Sunday, March 25, 2012
RAPID FEAR -- movie review by porfle
With a slick bank robbery and a chase involving helicopters and jet skis, RAPID FEAR (2004) gets off to a good start, and makes you think you're about to watch a cracking crime thriller. Then, when the leader of the bank robbery trio, James Storer (Peter Kent) is shown getting out of prison ten years later and told that a condition of his parole is that he must now counsel teen offenders, this Australian production appears to be turning into one of those rehabilitation dramas like Michael Mann's BAND OF THE HAND. But wait--it still hasn't settled into what it wants to be just yet.
James is assigned to take a group of juvenile delinquents on a rafting expedition down a raging river, which is supposed to teach them teamwork and cooperation and stuff. But when we see a mysterious figure lurking about in the woods and members of the group start disappearing, it looks like we're in for a "Ten Little Indians"-style stalker/slasher flick. Especially after one of the teens, Nick (Guy Edmonds), regales the others with a campfire tale about an asylum for the dangerously insane that used to be located somewhere in the vicinity.
So, is that the deal--they're being stalked by some psycho who intends to pick them off one by one? Our uncertainty is increased when we discover that James has enlisted his former cronies, Wilson and Smart, to secretly tag along and help scare the kids straight, so to speak. But neither one of these guys resembles the shadowy figure we've seen sneaking around in the woods, so what the heck's going on?

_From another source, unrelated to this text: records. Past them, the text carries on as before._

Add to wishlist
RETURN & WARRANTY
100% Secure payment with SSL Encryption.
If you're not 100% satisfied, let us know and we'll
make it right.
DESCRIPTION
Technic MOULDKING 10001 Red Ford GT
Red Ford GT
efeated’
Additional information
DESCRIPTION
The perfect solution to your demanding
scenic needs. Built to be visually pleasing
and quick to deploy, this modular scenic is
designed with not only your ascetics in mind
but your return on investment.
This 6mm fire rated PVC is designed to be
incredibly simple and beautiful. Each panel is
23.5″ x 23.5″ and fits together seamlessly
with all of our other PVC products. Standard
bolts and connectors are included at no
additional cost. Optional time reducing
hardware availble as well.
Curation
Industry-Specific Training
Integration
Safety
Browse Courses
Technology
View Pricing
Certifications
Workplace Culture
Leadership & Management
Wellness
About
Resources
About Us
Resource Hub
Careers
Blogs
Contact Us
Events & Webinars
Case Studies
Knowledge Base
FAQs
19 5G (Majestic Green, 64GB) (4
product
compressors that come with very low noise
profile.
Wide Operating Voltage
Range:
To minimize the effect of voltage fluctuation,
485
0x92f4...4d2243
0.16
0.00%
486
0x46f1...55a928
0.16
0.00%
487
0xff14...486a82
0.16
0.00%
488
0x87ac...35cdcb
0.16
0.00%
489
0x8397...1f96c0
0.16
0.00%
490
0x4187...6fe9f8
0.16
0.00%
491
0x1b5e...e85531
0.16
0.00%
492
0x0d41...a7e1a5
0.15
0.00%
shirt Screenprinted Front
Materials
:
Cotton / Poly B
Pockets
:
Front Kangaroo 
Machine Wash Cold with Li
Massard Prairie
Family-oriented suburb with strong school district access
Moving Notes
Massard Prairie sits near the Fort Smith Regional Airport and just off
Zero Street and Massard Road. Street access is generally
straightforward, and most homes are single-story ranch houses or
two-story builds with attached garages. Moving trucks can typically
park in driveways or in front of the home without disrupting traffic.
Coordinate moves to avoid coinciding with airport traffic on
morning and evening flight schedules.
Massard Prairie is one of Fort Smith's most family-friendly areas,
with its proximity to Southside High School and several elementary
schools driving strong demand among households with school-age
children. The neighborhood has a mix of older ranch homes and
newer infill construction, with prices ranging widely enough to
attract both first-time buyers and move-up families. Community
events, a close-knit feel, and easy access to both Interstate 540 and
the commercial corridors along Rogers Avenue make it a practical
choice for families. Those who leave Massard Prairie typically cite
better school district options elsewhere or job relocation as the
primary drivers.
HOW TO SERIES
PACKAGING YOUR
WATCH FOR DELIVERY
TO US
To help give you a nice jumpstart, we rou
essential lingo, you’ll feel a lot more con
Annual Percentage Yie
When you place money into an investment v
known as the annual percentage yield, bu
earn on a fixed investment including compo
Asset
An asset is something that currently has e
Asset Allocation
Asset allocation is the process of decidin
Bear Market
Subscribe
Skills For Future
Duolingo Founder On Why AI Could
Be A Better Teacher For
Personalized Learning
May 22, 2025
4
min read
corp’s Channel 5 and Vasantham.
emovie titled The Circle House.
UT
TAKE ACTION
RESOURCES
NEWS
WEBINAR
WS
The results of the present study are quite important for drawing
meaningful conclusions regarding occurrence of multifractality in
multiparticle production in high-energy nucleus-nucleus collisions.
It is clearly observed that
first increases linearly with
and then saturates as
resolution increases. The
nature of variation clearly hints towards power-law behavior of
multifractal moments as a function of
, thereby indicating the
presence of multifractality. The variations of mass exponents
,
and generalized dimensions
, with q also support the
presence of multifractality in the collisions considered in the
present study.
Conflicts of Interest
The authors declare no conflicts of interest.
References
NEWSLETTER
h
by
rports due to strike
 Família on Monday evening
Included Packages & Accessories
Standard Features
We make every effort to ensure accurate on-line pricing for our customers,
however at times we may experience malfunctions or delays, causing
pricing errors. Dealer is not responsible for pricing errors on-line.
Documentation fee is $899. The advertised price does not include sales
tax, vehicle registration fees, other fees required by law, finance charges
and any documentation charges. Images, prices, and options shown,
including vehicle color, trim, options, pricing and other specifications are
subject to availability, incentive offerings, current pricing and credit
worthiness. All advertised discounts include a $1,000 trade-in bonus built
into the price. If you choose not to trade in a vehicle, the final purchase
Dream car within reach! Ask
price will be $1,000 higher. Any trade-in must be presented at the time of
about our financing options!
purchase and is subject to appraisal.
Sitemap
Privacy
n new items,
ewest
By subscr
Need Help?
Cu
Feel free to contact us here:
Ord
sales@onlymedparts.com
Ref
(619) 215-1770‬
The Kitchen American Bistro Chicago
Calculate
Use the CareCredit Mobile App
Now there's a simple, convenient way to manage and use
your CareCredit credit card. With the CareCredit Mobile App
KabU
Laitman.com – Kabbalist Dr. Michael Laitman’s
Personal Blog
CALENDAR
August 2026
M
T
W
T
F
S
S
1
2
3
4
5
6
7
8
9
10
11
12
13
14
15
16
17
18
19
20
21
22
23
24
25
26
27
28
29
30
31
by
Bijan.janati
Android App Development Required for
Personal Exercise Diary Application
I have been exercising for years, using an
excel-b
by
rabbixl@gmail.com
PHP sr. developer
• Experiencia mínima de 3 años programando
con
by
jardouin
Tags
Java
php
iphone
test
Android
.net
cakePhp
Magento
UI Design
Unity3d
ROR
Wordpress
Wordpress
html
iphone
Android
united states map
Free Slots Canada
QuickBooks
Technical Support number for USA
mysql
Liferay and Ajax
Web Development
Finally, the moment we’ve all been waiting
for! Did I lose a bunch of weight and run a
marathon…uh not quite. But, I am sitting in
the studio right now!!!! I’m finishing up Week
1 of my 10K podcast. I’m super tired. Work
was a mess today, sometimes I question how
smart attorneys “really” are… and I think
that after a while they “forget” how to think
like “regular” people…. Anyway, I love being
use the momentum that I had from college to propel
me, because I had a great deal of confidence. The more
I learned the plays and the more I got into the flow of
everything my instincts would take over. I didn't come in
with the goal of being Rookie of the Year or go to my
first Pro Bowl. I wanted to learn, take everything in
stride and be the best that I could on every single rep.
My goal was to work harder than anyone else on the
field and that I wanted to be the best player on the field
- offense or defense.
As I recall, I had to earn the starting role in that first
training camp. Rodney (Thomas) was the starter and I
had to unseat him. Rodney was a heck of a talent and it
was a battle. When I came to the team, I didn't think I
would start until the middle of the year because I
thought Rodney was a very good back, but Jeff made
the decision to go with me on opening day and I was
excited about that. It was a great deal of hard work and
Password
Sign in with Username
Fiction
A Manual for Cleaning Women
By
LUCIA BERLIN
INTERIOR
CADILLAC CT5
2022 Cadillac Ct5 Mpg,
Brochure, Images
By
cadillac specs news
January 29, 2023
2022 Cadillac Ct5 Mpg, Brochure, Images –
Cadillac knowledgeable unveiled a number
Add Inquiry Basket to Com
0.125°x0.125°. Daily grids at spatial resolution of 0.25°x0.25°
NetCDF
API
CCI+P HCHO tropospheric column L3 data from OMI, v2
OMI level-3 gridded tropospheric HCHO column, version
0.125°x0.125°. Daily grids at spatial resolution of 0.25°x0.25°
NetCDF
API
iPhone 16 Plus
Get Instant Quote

Actually, I was hoping for a little slasher action to commence since the teenagers in this movie are such an insufferable bunch of smart-alecky punks. Sure, we get to know them a little better later on and maybe not hate them quite as much, but for awhile there I was just itching for a few of them to meet some creative deaths. But that was when I still thought this was going to be a slasher movie, which it isn't.
In fact, I really can't even tell you what kind of movie this eventually turns out to be, since that would necessitate giving away too much about the climactic events. I can say that it keeps you guessing for most of its running time, and there's a fair amount of suspense as we see the kids trying to make their way down the churning rapids ("rapid" fear--get it?) or running away from the person or persons who are revealed to be behind it all.
But when we do discover what's really going on, it's a pretty big letdown. It's one of those situations where you just know the filmmakers aren't going to do a certain thing because that would be way too obvious, and they go ahead and do it anyway.
The acting, for the most part, is broad but not that bad. Peter Kent does a good job of making Storer a likable character, and the younger actors succeed in making their characters unlikable. As Wilson and Smart, Gary Atkinson and Rico Rameko Lescot look the part but aren't very convincing.
The best performance comes from Steven Grives as Tremaine, the hardboiled cop who originally captured Storer and is determined to make him reveal where he stashed the bank loot ten years earlier. I'd like to have seen more of him in this movie--aside from a few good scenes, his character is pretty much wasted, just as all that bank robbery and prison stuff that piqued our interest in the opening scenes turns out to be merely a set-up for the less intriguing situations that follow.
There's a surprise ending that's supposed to leave us with a smile but doesn't make a whole lot of sense. On the whole, RAPID FEAR doesn't make a whole lot of sense, either--it's a fairly entertaining time-waster, but ultimately disappointing because it seems to have the potential of being so much more.